[Provided records]
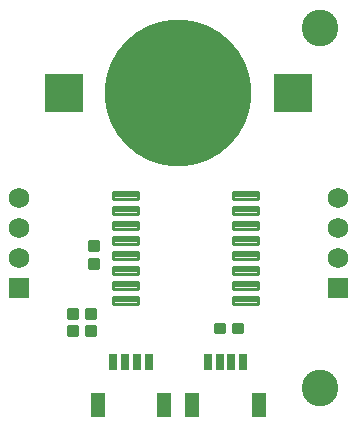
<source format=gbr>
G04 EAGLE Gerber RS-274X export*
G75*
%MOMM*%
%FSLAX34Y34*%
%LPD*%
%AMOC8*
5,1,8,0,0,1.08239X$1,22.5*%
G01*
%ADD10C,3.101600*%
%ADD11C,12.446000*%
%ADD12C,0.326897*%
%ADD13R,1.752600X1.752600*%
%ADD14C,1.752600*%
%ADD15R,0.701600X1.451600*%
%ADD16R,1.301600X2.101600*%
%ADD17C,0.293622*%
%ADD18R,3.301600X3.301600*%
%ADD19R,4.001600X4.001600*%


D10*
X270000Y334800D03*
X270000Y30000D03*
D11*
X150000Y280000D03*
D12*
X197513Y83681D02*
X204151Y83681D01*
X204151Y77043D01*
X197513Y77043D01*
X197513Y83681D01*
X197513Y80149D02*
X204151Y80149D01*
X204151Y83255D02*
X197513Y83255D01*
X188911Y83681D02*
X182273Y83681D01*
X188911Y83681D02*
X188911Y77043D01*
X182273Y77043D01*
X182273Y83681D01*
X182273Y80149D02*
X188911Y80149D01*
X188911Y83255D02*
X182273Y83255D01*
X75389Y146823D02*
X75389Y153461D01*
X82027Y153461D01*
X82027Y146823D01*
X75389Y146823D01*
X75389Y149929D02*
X82027Y149929D01*
X82027Y153035D02*
X75389Y153035D01*
X75389Y138221D02*
X75389Y131583D01*
X75389Y138221D02*
X82027Y138221D01*
X82027Y131583D01*
X75389Y131583D01*
X75389Y134689D02*
X82027Y134689D01*
X82027Y137795D02*
X75389Y137795D01*
D13*
X15000Y114900D03*
D14*
X15000Y140300D03*
X15000Y165700D03*
X15000Y191100D03*
D15*
X95000Y52000D03*
X105000Y52000D03*
X115000Y52000D03*
X125000Y52000D03*
D16*
X138000Y15250D03*
X82000Y15250D03*
D15*
X175000Y52000D03*
X185000Y52000D03*
X195000Y52000D03*
X205000Y52000D03*
D16*
X218000Y15250D03*
X162000Y15250D03*
D13*
X285000Y114900D03*
D14*
X285000Y140300D03*
X285000Y165700D03*
X285000Y191100D03*
D12*
X79721Y96267D02*
X73083Y96267D01*
X79721Y96267D02*
X79721Y89629D01*
X73083Y89629D01*
X73083Y96267D01*
X73083Y92735D02*
X79721Y92735D01*
X79721Y95841D02*
X73083Y95841D01*
X64481Y96267D02*
X57843Y96267D01*
X64481Y96267D02*
X64481Y89629D01*
X57843Y89629D01*
X57843Y96267D01*
X57843Y92735D02*
X64481Y92735D01*
X64481Y95841D02*
X57843Y95841D01*
X72829Y81789D02*
X79467Y81789D01*
X79467Y75151D01*
X72829Y75151D01*
X72829Y81789D01*
X72829Y78257D02*
X79467Y78257D01*
X79467Y81363D02*
X72829Y81363D01*
X64227Y81789D02*
X57589Y81789D01*
X64227Y81789D02*
X64227Y75151D01*
X57589Y75151D01*
X57589Y81789D01*
X57589Y78257D02*
X64227Y78257D01*
X64227Y81363D02*
X57589Y81363D01*
D17*
X217480Y101500D02*
X217480Y107200D01*
X217480Y101500D02*
X196540Y101500D01*
X196540Y107200D01*
X217480Y107200D01*
X217480Y104289D02*
X196540Y104289D01*
X196540Y107078D02*
X217480Y107078D01*
X217480Y114200D02*
X217480Y119900D01*
X217480Y114200D02*
X196540Y114200D01*
X196540Y119900D01*
X217480Y119900D01*
X217480Y116989D02*
X196540Y116989D01*
X196540Y119778D02*
X217480Y119778D01*
X217480Y126900D02*
X217480Y132600D01*
X217480Y126900D02*
X196540Y126900D01*
X196540Y132600D01*
X217480Y132600D01*
X217480Y129689D02*
X196540Y129689D01*
X196540Y132478D02*
X217480Y132478D01*
X217480Y139600D02*
X217480Y145300D01*
X217480Y139600D02*
X196540Y139600D01*
X196540Y145300D01*
X217480Y145300D01*
X217480Y142389D02*
X196540Y142389D01*
X196540Y145178D02*
X217480Y145178D01*
X217480Y152300D02*
X217480Y158000D01*
X217480Y152300D02*
X196540Y152300D01*
X196540Y158000D01*
X217480Y158000D01*
X217480Y155089D02*
X196540Y155089D01*
X196540Y157878D02*
X217480Y157878D01*
X217480Y165000D02*
X217480Y170700D01*
X217480Y165000D02*
X196540Y165000D01*
X196540Y170700D01*
X217480Y170700D01*
X217480Y167789D02*
X196540Y167789D01*
X196540Y170578D02*
X217480Y170578D01*
X217480Y177700D02*
X217480Y183400D01*
X217480Y177700D02*
X196540Y177700D01*
X196540Y183400D01*
X217480Y183400D01*
X217480Y180489D02*
X196540Y180489D01*
X196540Y183278D02*
X217480Y183278D01*
X217480Y190400D02*
X217480Y196100D01*
X217480Y190400D02*
X196540Y190400D01*
X196540Y196100D01*
X217480Y196100D01*
X217480Y193189D02*
X196540Y193189D01*
X196540Y195978D02*
X217480Y195978D01*
X115880Y196100D02*
X115880Y190400D01*
X94940Y190400D01*
X94940Y196100D01*
X115880Y196100D01*
X115880Y193189D02*
X94940Y193189D01*
X94940Y195978D02*
X115880Y195978D01*
X115880Y183400D02*
X115880Y177700D01*
X94940Y177700D01*
X94940Y183400D01*
X115880Y183400D01*
X115880Y180489D02*
X94940Y180489D01*
X94940Y183278D02*
X115880Y183278D01*
X115880Y170700D02*
X115880Y165000D01*
X94940Y165000D01*
X94940Y170700D01*
X115880Y170700D01*
X115880Y167789D02*
X94940Y167789D01*
X94940Y170578D02*
X115880Y170578D01*
X115880Y158000D02*
X115880Y152300D01*
X94940Y152300D01*
X94940Y158000D01*
X115880Y158000D01*
X115880Y155089D02*
X94940Y155089D01*
X94940Y157878D02*
X115880Y157878D01*
X115880Y145300D02*
X115880Y139600D01*
X94940Y139600D01*
X94940Y145300D01*
X115880Y145300D01*
X115880Y142389D02*
X94940Y142389D01*
X94940Y145178D02*
X115880Y145178D01*
X115880Y132600D02*
X115880Y126900D01*
X94940Y126900D01*
X94940Y132600D01*
X115880Y132600D01*
X115880Y129689D02*
X94940Y129689D01*
X94940Y132478D02*
X115880Y132478D01*
X115880Y119900D02*
X115880Y114200D01*
X94940Y114200D01*
X94940Y119900D01*
X115880Y119900D01*
X115880Y116989D02*
X94940Y116989D01*
X94940Y119778D02*
X115880Y119778D01*
X115880Y107200D02*
X115880Y101500D01*
X94940Y101500D01*
X94940Y107200D01*
X115880Y107200D01*
X115880Y104289D02*
X94940Y104289D01*
X94940Y107078D02*
X115880Y107078D01*
D18*
X53000Y280000D03*
X247000Y280000D03*
D19*
X150000Y280000D03*
M02*

</source>
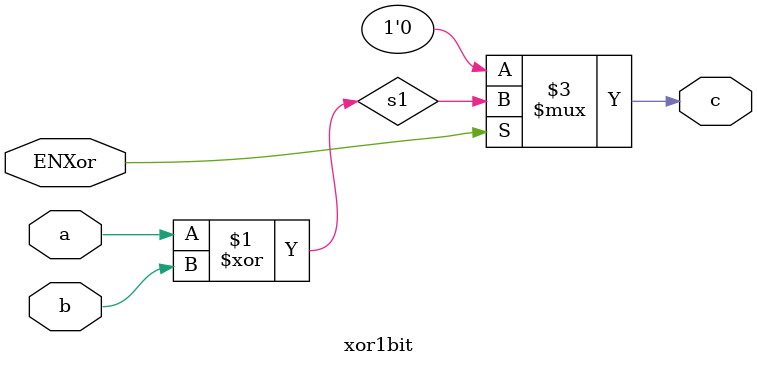
<source format=v>
module xor1bit(
input wire a,b,
output c,
input ENXor
);
wire s1;
xor n1(s1,a,b);
assign c = (ENXor ==1)? s1:1'b0;

endmodule
</source>
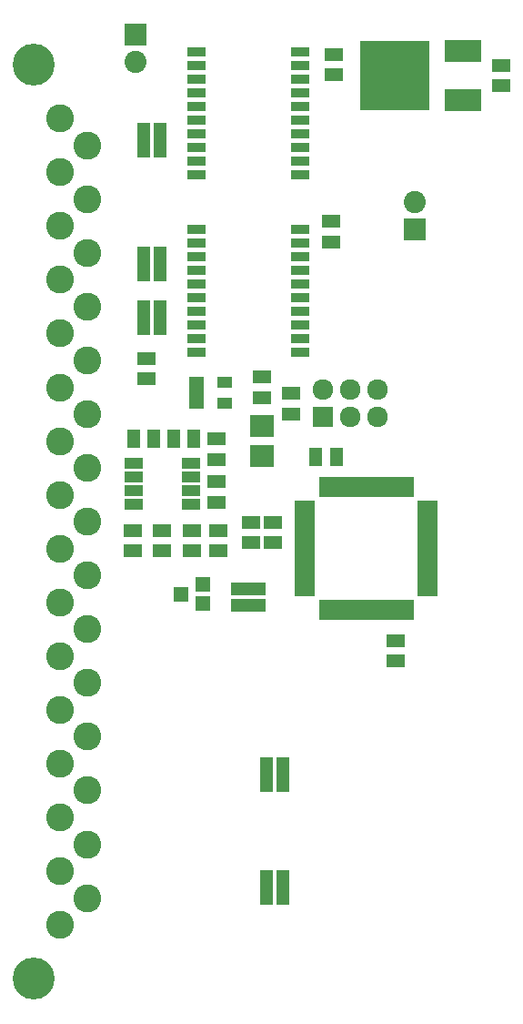
<source format=gts>
G04 #@! TF.GenerationSoftware,KiCad,Pcbnew,(5.1.5)-3*
G04 #@! TF.CreationDate,2021-08-30T19:43:02+02:00*
G04 #@! TF.ProjectId,gbm12,67626d31-322e-46b6-9963-61645f706362,0430 -*
G04 #@! TF.SameCoordinates,Original*
G04 #@! TF.FileFunction,Soldermask,Top*
G04 #@! TF.FilePolarity,Negative*
%FSLAX46Y46*%
G04 Gerber Fmt 4.6, Leading zero omitted, Abs format (unit mm)*
G04 Created by KiCad (PCBNEW (5.1.5)-3) date 2021-08-30 19:43:02*
%MOMM*%
%LPD*%
G04 APERTURE LIST*
%ADD10R,1.797000X1.289000*%
%ADD11R,1.289000X1.797000*%
%ADD12R,2.051000X2.051000*%
%ADD13C,2.051000*%
%ADD14R,1.924000X1.924000*%
%ADD15C,1.924000*%
%ADD16R,1.924000X0.806400*%
%ADD17R,0.806400X1.924000*%
%ADD18R,3.448000X2.051000*%
%ADD19R,6.496000X6.496000*%
%ADD20R,1.670000X0.908000*%
%ADD21R,1.799540X0.999440*%
%ADD22C,3.900120*%
%ADD23C,2.599640*%
%ADD24R,1.400000X1.060000*%
%ADD25R,2.203400X2.000200*%
%ADD26R,1.162000X0.831800*%
%ADD27R,0.831800X1.162000*%
%ADD28R,1.314400X1.314400*%
G04 APERTURE END LIST*
D10*
X118500000Y-57547500D03*
X118500000Y-59452500D03*
X97250000Y-101952500D03*
X97250000Y-100047500D03*
X96250000Y-88452500D03*
X96250000Y-86547500D03*
X108750000Y-111047500D03*
X108750000Y-112952500D03*
D11*
X103202500Y-94000000D03*
X101297500Y-94000000D03*
D12*
X84500000Y-54730000D03*
D13*
X84500000Y-57270000D03*
D14*
X101960000Y-90270000D03*
D15*
X101960000Y-87730000D03*
X104500000Y-90270000D03*
X104500000Y-87730000D03*
X107040000Y-90270000D03*
X107040000Y-87730000D03*
D10*
X95250000Y-100047500D03*
X95250000Y-101952500D03*
X92250000Y-102702500D03*
X92250000Y-100797500D03*
X89750000Y-102702500D03*
X89750000Y-100797500D03*
X87000000Y-100797500D03*
X87000000Y-102702500D03*
X99000000Y-89952500D03*
X99000000Y-88047500D03*
D16*
X100285000Y-102500000D03*
X100285000Y-103300100D03*
X100285000Y-104100200D03*
X100285000Y-104900300D03*
X100285000Y-105700400D03*
X100285000Y-106500500D03*
X100285000Y-101699900D03*
X100285000Y-100899800D03*
X100285000Y-100099700D03*
X100285000Y-99299600D03*
X100285000Y-98499500D03*
X111715000Y-102500000D03*
X111715000Y-103300100D03*
X111715000Y-104100200D03*
X111715000Y-104900300D03*
X111715000Y-105700400D03*
X111715000Y-106500500D03*
X111715000Y-101699900D03*
X111715000Y-100899800D03*
X111715000Y-100099700D03*
X111715000Y-99299600D03*
X111715000Y-98499500D03*
D17*
X106000000Y-108215000D03*
X106000000Y-96785000D03*
X106800100Y-108215000D03*
X106800100Y-96785000D03*
X107600200Y-96785000D03*
X107600200Y-108215000D03*
X108400300Y-108215000D03*
X108400300Y-96785000D03*
X109200400Y-96785000D03*
X109200400Y-108215000D03*
X110000500Y-108215000D03*
X110000500Y-96785000D03*
X105199900Y-96785000D03*
X105199900Y-108215000D03*
X104399800Y-108215000D03*
X104399800Y-96785000D03*
X103599700Y-96785000D03*
X103599700Y-108215000D03*
X102799600Y-108215000D03*
X102799600Y-96785000D03*
X101999500Y-96785000D03*
X101999500Y-108215000D03*
D18*
X115000000Y-60786000D03*
D19*
X108650000Y-58500000D03*
D18*
X115000000Y-56214000D03*
D20*
X99826000Y-67715000D03*
X99826000Y-66445000D03*
X99826000Y-65175000D03*
X99826000Y-63905000D03*
X99826000Y-62635000D03*
X99826000Y-61365000D03*
X99826000Y-60095000D03*
X99826000Y-58825000D03*
X99826000Y-57555000D03*
X99826000Y-56285000D03*
X90174000Y-56285000D03*
X90174000Y-57555000D03*
X90174000Y-58825000D03*
X90174000Y-60095000D03*
X90174000Y-61365000D03*
X90174000Y-62635000D03*
X90174000Y-63905000D03*
X90174000Y-65175000D03*
X90174000Y-66445000D03*
X90174000Y-67715000D03*
X99826000Y-84215000D03*
X99826000Y-82945000D03*
X99826000Y-81675000D03*
X99826000Y-80405000D03*
X99826000Y-79135000D03*
X99826000Y-77865000D03*
X99826000Y-76595000D03*
X99826000Y-75325000D03*
X99826000Y-74055000D03*
X99826000Y-72785000D03*
X90174000Y-72785000D03*
X90174000Y-74055000D03*
X90174000Y-75325000D03*
X90174000Y-76595000D03*
X90174000Y-77865000D03*
X90174000Y-79135000D03*
X90174000Y-80405000D03*
X90174000Y-81675000D03*
X90174000Y-82945000D03*
X90174000Y-84215000D03*
D11*
X86202500Y-92250000D03*
X84297500Y-92250000D03*
X89952500Y-92250000D03*
X88047500Y-92250000D03*
D10*
X92000000Y-96297500D03*
X92000000Y-98202500D03*
D21*
X89667000Y-94595000D03*
X84333000Y-94595000D03*
X89667000Y-95865000D03*
X89667000Y-97135000D03*
X89667000Y-98405000D03*
X84333000Y-95865000D03*
X84333000Y-97135000D03*
X84333000Y-98405000D03*
D10*
X92000000Y-94202500D03*
X92000000Y-92297500D03*
X103000000Y-56547500D03*
X103000000Y-58452500D03*
X102750000Y-72047500D03*
X102750000Y-73952500D03*
X85500000Y-86702500D03*
X85500000Y-84797500D03*
D12*
X110500000Y-72770000D03*
D13*
X110500000Y-70230000D03*
D10*
X84250000Y-102702500D03*
X84250000Y-100797500D03*
D22*
X74998740Y-142501820D03*
D23*
X77500640Y-62499440D03*
X77498100Y-102499360D03*
X77498100Y-107500620D03*
X77498100Y-117500600D03*
X77498100Y-112499340D03*
X77498100Y-132499300D03*
X77498100Y-137500560D03*
X77498100Y-127500580D03*
X77498100Y-122499320D03*
X77498100Y-82499400D03*
X77498100Y-87500660D03*
X77498100Y-97500640D03*
X77498100Y-92499380D03*
X77498100Y-72499420D03*
X77498100Y-77500680D03*
X77498100Y-67500700D03*
X80000000Y-65001340D03*
X80000000Y-75001320D03*
X80000000Y-70000060D03*
X80000000Y-90000020D03*
X80000000Y-95001280D03*
X80000000Y-85001300D03*
X80000000Y-80000040D03*
X80000000Y-119999960D03*
X80000000Y-125001220D03*
X80000000Y-135001200D03*
X80000000Y-129999940D03*
X80000000Y-109999980D03*
X80000000Y-115001240D03*
X80000000Y-105001260D03*
X80000000Y-100000000D03*
D22*
X74998740Y-57500720D03*
D24*
X90200000Y-88950000D03*
X90200000Y-87050000D03*
X92800000Y-87050000D03*
X92800000Y-88950000D03*
X90200000Y-88000000D03*
D25*
X96250000Y-91103000D03*
X96250000Y-93897000D03*
D26*
X86762000Y-81398780D03*
X85238000Y-81398780D03*
X86762000Y-80601220D03*
X85238000Y-80601220D03*
X86762000Y-82198880D03*
X86762000Y-79801120D03*
X85238000Y-79801120D03*
X85238000Y-82198880D03*
D27*
X94601220Y-107762000D03*
X94601220Y-106238000D03*
X95398780Y-107762000D03*
X95398780Y-106238000D03*
X93801120Y-107762000D03*
X96198880Y-107762000D03*
X96198880Y-106238000D03*
X93801120Y-106238000D03*
D26*
X96738000Y-123101220D03*
X98262000Y-123101220D03*
X96738000Y-123898780D03*
X98262000Y-123898780D03*
X96738000Y-122301120D03*
X96738000Y-124698880D03*
X98262000Y-124698880D03*
X98262000Y-122301120D03*
X96738000Y-133601220D03*
X98262000Y-133601220D03*
X96738000Y-134398780D03*
X98262000Y-134398780D03*
X96738000Y-132801120D03*
X96738000Y-135198880D03*
X98262000Y-135198880D03*
X98262000Y-132801120D03*
X86762000Y-76398780D03*
X85238000Y-76398780D03*
X86762000Y-75601220D03*
X85238000Y-75601220D03*
X86762000Y-77198880D03*
X86762000Y-74801120D03*
X85238000Y-74801120D03*
X85238000Y-77198880D03*
X86762000Y-64898780D03*
X85238000Y-64898780D03*
X86762000Y-64101220D03*
X85238000Y-64101220D03*
X86762000Y-65698880D03*
X86762000Y-63301120D03*
X85238000Y-63301120D03*
X85238000Y-65698880D03*
D28*
X90766000Y-105861000D03*
X90766000Y-107639000D03*
X88734000Y-106750000D03*
M02*

</source>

[Your objective]
Transcribe, exactly and without additions, the lines of the records above, beginning with the line that contains "X92250000Y-100797500D03*" and ending with the line that contains "X99826000Y-84215000D03*", both included.

[Problem solution]
X92250000Y-100797500D03*
X89750000Y-102702500D03*
X89750000Y-100797500D03*
X87000000Y-100797500D03*
X87000000Y-102702500D03*
X99000000Y-89952500D03*
X99000000Y-88047500D03*
D16*
X100285000Y-102500000D03*
X100285000Y-103300100D03*
X100285000Y-104100200D03*
X100285000Y-104900300D03*
X100285000Y-105700400D03*
X100285000Y-106500500D03*
X100285000Y-101699900D03*
X100285000Y-100899800D03*
X100285000Y-100099700D03*
X100285000Y-99299600D03*
X100285000Y-98499500D03*
X111715000Y-102500000D03*
X111715000Y-103300100D03*
X111715000Y-104100200D03*
X111715000Y-104900300D03*
X111715000Y-105700400D03*
X111715000Y-106500500D03*
X111715000Y-101699900D03*
X111715000Y-100899800D03*
X111715000Y-100099700D03*
X111715000Y-99299600D03*
X111715000Y-98499500D03*
D17*
X106000000Y-108215000D03*
X106000000Y-96785000D03*
X106800100Y-108215000D03*
X106800100Y-96785000D03*
X107600200Y-96785000D03*
X107600200Y-108215000D03*
X108400300Y-108215000D03*
X108400300Y-96785000D03*
X109200400Y-96785000D03*
X109200400Y-108215000D03*
X110000500Y-108215000D03*
X110000500Y-96785000D03*
X105199900Y-96785000D03*
X105199900Y-108215000D03*
X104399800Y-108215000D03*
X104399800Y-96785000D03*
X103599700Y-96785000D03*
X103599700Y-108215000D03*
X102799600Y-108215000D03*
X102799600Y-96785000D03*
X101999500Y-96785000D03*
X101999500Y-108215000D03*
D18*
X115000000Y-60786000D03*
D19*
X108650000Y-58500000D03*
D18*
X115000000Y-56214000D03*
D20*
X99826000Y-67715000D03*
X99826000Y-66445000D03*
X99826000Y-65175000D03*
X99826000Y-63905000D03*
X99826000Y-62635000D03*
X99826000Y-61365000D03*
X99826000Y-60095000D03*
X99826000Y-58825000D03*
X99826000Y-57555000D03*
X99826000Y-56285000D03*
X90174000Y-56285000D03*
X90174000Y-57555000D03*
X90174000Y-58825000D03*
X90174000Y-60095000D03*
X90174000Y-61365000D03*
X90174000Y-62635000D03*
X90174000Y-63905000D03*
X90174000Y-65175000D03*
X90174000Y-66445000D03*
X90174000Y-67715000D03*
X99826000Y-84215000D03*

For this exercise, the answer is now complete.